# Ponds



## fishly (Jan 25, 2011)

Do any of you have ponds? How are you keeping your fish warm during the wintertime?


----------



## Bettawhisperer (Oct 1, 2010)

WARM? if they are goldies or koi they hibernate. I have a pond with Koi and all types of goldfish and I don't worry about the winter time they do what comes natural.


----------



## fishly (Jan 25, 2011)

Oh. I thought when they sank to the bottom and didn't move they were cold. I guess they were trying to hibernate. Thanks.


----------



## funlad3 (Oct 9, 2010)

Just don't let the pond freeze through. The fish will be sleeping with themselves and your yard will smell for weeks in springtime.


----------



## fishly (Jan 25, 2011)

Thanks.


----------



## PostShawn (Dec 22, 2009)

My father has a pond and he's in upstate NY. He covers the pond with a tarp. It's next to a wooded deck in the backyard so he just attaches the tarp to the deck and then to stakes on the other side of the pond. He also runs a surface heater during the winter in the pond. It floats and just prevents the water from freezing. His is that usual kidney shaped preformed pond. So maybe 2 feet deep at the most. You never see the fish in the winter. They always stay at the bottom. He throws some food in about once a week just in case. But as soon as winter is over they all come back to the surface. It must just be their natural hibernation. They are just feeder goldfish though. Too many animals in the area taking swipes at them to risk more expensive koi type fish.


----------



## cossie (Dec 19, 2010)

i have a large koi pond and we dont feed them at-all in the winter as the food can rot away inside them.

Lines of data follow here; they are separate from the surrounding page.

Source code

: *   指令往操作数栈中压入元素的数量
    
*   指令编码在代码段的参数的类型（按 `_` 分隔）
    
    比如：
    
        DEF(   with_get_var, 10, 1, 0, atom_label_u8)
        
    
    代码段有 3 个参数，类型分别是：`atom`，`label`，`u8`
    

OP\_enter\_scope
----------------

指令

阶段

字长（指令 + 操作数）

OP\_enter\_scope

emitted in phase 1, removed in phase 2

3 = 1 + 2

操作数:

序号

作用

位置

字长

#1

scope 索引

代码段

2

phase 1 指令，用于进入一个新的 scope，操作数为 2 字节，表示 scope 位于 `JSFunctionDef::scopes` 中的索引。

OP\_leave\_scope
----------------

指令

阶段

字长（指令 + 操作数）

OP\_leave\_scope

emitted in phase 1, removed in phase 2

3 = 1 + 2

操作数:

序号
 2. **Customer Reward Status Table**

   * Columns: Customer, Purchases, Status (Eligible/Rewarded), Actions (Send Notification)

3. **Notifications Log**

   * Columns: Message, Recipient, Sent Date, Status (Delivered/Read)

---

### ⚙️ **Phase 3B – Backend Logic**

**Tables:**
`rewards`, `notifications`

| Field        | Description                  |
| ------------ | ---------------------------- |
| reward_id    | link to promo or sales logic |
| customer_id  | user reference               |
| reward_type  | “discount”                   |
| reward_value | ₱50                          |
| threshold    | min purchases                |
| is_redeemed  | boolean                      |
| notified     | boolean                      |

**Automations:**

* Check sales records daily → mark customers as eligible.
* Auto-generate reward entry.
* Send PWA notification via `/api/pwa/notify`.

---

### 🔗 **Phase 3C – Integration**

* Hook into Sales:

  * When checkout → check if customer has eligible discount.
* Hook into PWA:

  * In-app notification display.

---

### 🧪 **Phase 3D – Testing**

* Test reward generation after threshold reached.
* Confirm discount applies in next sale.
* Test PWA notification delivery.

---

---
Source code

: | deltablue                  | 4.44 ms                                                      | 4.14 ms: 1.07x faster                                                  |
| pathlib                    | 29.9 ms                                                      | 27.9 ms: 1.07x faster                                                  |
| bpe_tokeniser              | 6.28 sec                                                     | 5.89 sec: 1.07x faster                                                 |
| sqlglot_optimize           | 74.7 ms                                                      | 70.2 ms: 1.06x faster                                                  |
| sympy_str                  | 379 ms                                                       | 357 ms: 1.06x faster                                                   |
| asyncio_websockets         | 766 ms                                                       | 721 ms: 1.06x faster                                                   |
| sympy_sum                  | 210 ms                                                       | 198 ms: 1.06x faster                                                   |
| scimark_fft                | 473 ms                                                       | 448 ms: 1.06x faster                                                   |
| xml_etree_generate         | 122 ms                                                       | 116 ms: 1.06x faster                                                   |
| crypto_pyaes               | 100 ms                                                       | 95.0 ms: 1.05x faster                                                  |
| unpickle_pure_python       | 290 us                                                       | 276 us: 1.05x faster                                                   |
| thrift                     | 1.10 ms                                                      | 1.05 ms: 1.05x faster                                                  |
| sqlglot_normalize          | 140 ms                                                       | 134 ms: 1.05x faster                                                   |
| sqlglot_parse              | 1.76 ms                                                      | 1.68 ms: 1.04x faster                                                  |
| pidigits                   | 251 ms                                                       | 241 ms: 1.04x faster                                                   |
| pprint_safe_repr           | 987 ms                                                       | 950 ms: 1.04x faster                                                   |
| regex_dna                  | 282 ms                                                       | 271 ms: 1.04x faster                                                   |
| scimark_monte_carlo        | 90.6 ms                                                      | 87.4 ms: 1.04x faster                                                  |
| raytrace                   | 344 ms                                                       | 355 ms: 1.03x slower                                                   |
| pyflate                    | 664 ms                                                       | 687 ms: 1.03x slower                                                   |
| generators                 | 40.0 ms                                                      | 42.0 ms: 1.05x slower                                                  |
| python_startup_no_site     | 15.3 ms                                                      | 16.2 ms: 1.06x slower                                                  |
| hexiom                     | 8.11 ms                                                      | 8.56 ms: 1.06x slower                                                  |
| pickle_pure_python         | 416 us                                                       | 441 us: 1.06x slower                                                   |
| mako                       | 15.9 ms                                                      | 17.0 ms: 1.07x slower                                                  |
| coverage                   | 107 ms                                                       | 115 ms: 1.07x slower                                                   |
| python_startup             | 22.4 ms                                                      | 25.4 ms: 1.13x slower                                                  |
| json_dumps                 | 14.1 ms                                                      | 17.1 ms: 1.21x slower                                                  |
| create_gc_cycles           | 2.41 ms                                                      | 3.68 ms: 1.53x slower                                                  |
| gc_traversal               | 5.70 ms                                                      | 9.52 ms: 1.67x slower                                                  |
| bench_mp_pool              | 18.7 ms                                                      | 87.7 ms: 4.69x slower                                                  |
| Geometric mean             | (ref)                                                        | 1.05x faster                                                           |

basically if you guys were nearer we breed and sell the koi for sometimes £1000's


----------



## Bettawhisperer (Oct 1, 2010)

Cossie you beat me to it. LOL I was going to say the same thing. You should NEVER feed in the winter time. They need heat to digest the food. In the fall and spring they should not be fed if the water temp goes below 52 degrees. I have a floating thermometer in my pond so I can check it. 52 is the absolute cut off point for feeding.


----------



## MizzMinNM (Aug 24, 2011)

Hi, I'm new here. I live in NM and put in a pond (about 800 gallons) in my backyard with a pump and waterfall to help circulate the water. It is about 3 feet deep, 8 feet across and 4 feet wide, but those are the measurements at the widest points (I designed it to be "rustic" and natural-looking and have ledges built in all-around for plants, decreasing swim area.) I have 3 large koi (about a foot long) and 5 goldfish (about 6 inches long), and now I have at least a dozen baby fish that I think must have come from the calico koi, as 3-4 of them have orange, white, and black speckles (the rest are solid black.) I am battling algae since my pond is in full sun (I added a ramada and sun shade and lots of water lilies to help "shade" the pond, but it's an ongoing battle.) With all of the plants and the size of the koi (who have grown 3 inches since they moved in), I know the pond can't support all of the "new additions." They are about an inch and a half long right now, but they have doubled in size since I first noticed them about a month ago. Do you think I can safely keep them through the winter and then find new homes for them in the spring? Or would it be better for me to part with them now? They are obviously thriving in my murky, algae-ridden pond in 100 degree weather, so I think they are pretty hardy, but I would hate to give them away too soon and have them perish.


----------



## Obsidian (May 20, 2007)

I can't answer your question but I would love a picture of the pond. It sounds quite nice!


----------



## MizzMinNM (Aug 24, 2011)

*The Story of My Pond (with pictures)*

http://supercalifragilistic-blondie.blogspot.com/2011/08/money-pit.html


----------



## chronoboy (Jan 17, 2011)

Where you at in new Mexico? I live in El Paso right on the border of new Mexico


----------



## MizzMinNM (Aug 24, 2011)

I am in Rio Rancho, west and a little north of Albuquerque.


----------